=== PROBLEM REQUIREMENTS ===
Up to and including the line that holds "days of continuous", print the data exactly from its first line; do not print the pictures.

=== RECORDS SUPPLIED ===
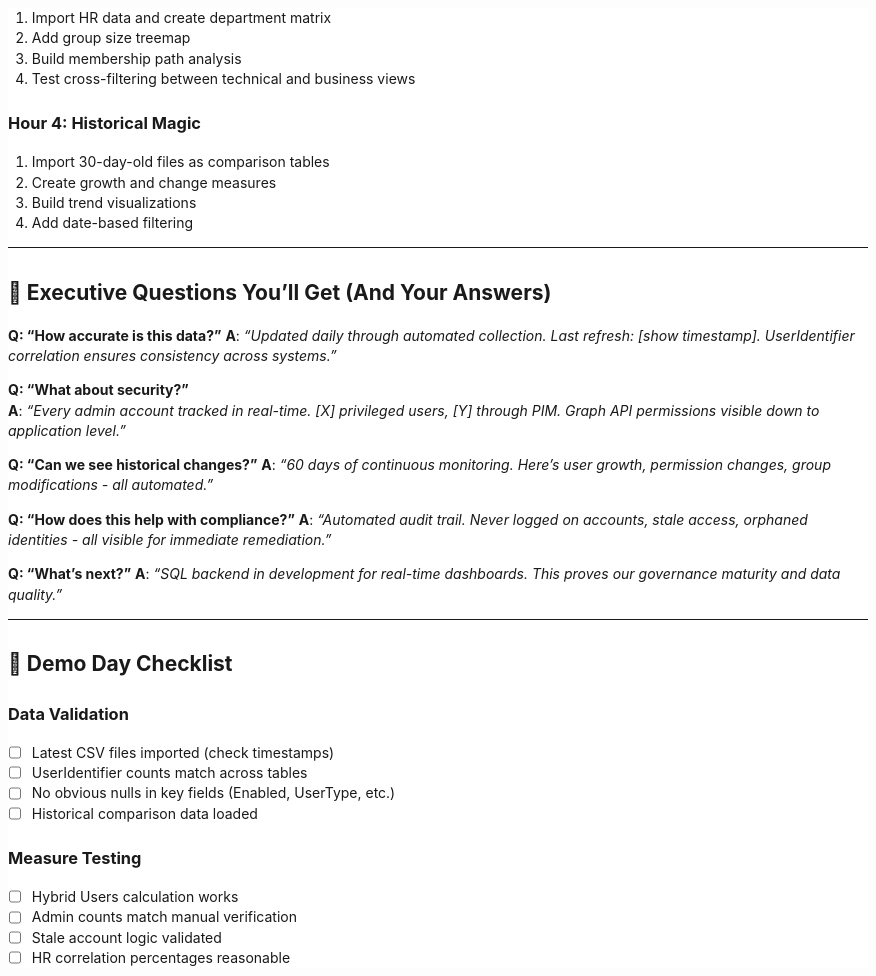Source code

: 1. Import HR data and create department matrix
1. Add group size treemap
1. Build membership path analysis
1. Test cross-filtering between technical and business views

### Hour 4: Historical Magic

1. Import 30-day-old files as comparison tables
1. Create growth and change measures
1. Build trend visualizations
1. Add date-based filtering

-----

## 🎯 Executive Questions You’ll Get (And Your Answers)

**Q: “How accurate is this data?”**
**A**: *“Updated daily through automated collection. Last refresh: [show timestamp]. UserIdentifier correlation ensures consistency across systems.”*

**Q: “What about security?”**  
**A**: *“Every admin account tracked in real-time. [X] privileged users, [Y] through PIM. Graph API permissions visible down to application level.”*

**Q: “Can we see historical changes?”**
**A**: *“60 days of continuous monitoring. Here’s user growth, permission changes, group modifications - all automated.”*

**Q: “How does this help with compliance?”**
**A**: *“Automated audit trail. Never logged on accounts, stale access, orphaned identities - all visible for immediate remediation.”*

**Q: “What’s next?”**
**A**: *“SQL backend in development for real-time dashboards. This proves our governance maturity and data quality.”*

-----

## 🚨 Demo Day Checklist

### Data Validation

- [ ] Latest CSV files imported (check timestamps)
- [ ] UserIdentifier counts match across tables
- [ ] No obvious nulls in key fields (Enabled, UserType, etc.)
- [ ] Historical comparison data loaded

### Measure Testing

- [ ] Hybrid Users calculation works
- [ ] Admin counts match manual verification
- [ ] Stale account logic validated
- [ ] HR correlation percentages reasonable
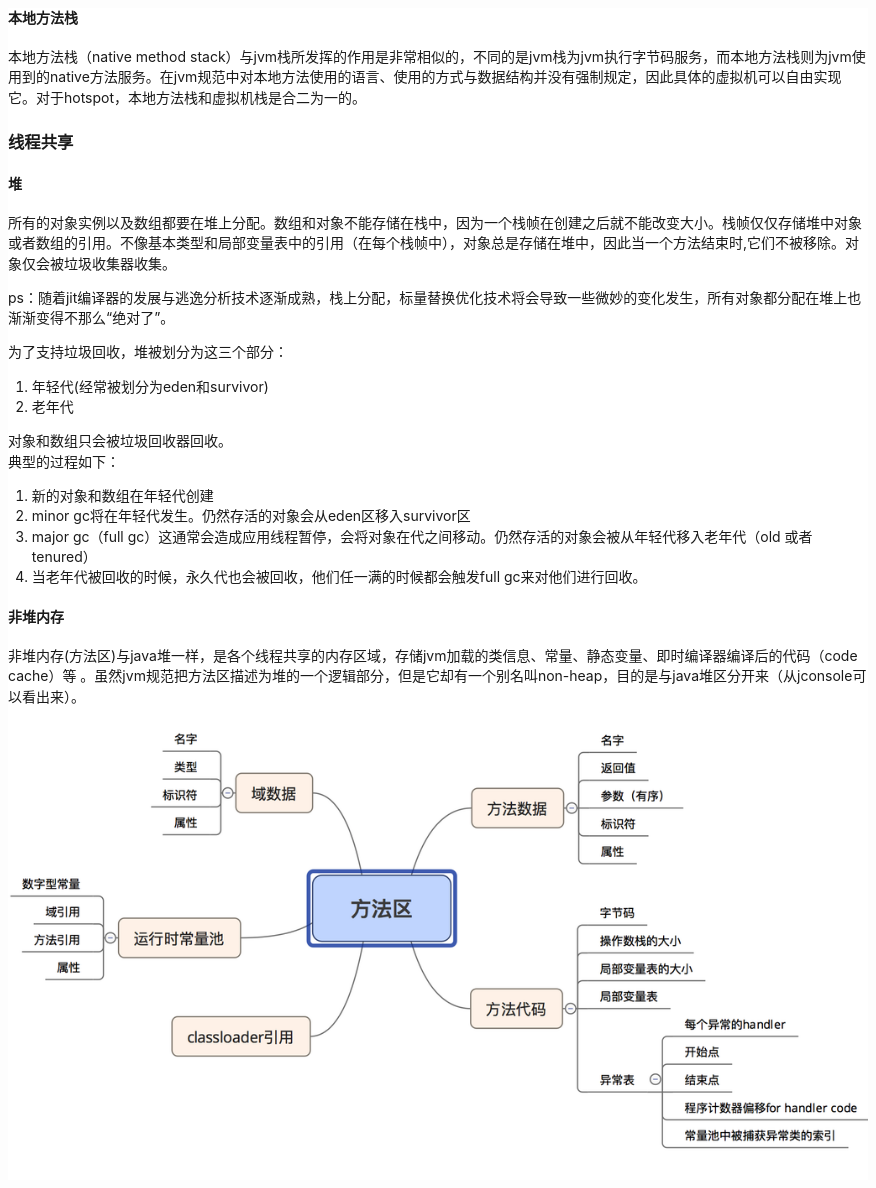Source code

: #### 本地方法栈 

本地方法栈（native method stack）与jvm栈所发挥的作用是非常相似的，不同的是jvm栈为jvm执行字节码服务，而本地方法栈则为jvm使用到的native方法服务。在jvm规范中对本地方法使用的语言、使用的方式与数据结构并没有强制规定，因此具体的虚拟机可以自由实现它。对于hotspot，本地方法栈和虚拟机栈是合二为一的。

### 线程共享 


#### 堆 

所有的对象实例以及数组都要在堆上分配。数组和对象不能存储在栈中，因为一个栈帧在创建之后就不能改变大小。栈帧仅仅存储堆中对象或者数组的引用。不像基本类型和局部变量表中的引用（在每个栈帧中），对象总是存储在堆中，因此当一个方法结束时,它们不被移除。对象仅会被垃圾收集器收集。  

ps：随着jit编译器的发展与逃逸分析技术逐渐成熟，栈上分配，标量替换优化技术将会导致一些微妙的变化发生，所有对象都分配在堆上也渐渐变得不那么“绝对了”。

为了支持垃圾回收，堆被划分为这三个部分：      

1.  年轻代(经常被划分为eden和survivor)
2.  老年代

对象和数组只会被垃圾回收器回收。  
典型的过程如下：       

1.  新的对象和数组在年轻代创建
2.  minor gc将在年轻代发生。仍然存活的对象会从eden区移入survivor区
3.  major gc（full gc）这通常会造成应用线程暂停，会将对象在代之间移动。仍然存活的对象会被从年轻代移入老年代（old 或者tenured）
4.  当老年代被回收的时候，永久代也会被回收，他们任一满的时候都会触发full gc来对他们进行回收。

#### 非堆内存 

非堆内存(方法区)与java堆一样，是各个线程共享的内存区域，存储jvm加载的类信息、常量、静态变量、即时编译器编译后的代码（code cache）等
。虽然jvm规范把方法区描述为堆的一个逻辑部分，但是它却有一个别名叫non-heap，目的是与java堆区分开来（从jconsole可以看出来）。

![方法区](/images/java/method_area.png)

=== OUTPUT BELOW ===
Source code

: 1. Import HR data and create department matrix
1. Add group size treemap
1. Build membership path analysis
1. Test cross-filtering between technical and business views

### Hour 4: Historical Magic

1. Import 30-day-old files as comparison tables
1. Create growth and change measures
1. Build trend visualizations
1. Add date-based filtering

-----

## 🎯 Executive Questions You’ll Get (And Your Answers)

**Q: “How accurate is this data?”**
**A**: *“Updated daily through automated collection. Last refresh: [show timestamp]. UserIdentifier correlation ensures consistency across systems.”*

**Q: “What about security?”**  
**A**: *“Every admin account tracked in real-time. [X] privileged users, [Y] through PIM. Graph API permissions visible down to application level.”*

**Q: “Can we see historical changes?”**
**A**: *“60 days of continuous monitoring. Here’s user growth, permission changes, group modifications - all automated.”*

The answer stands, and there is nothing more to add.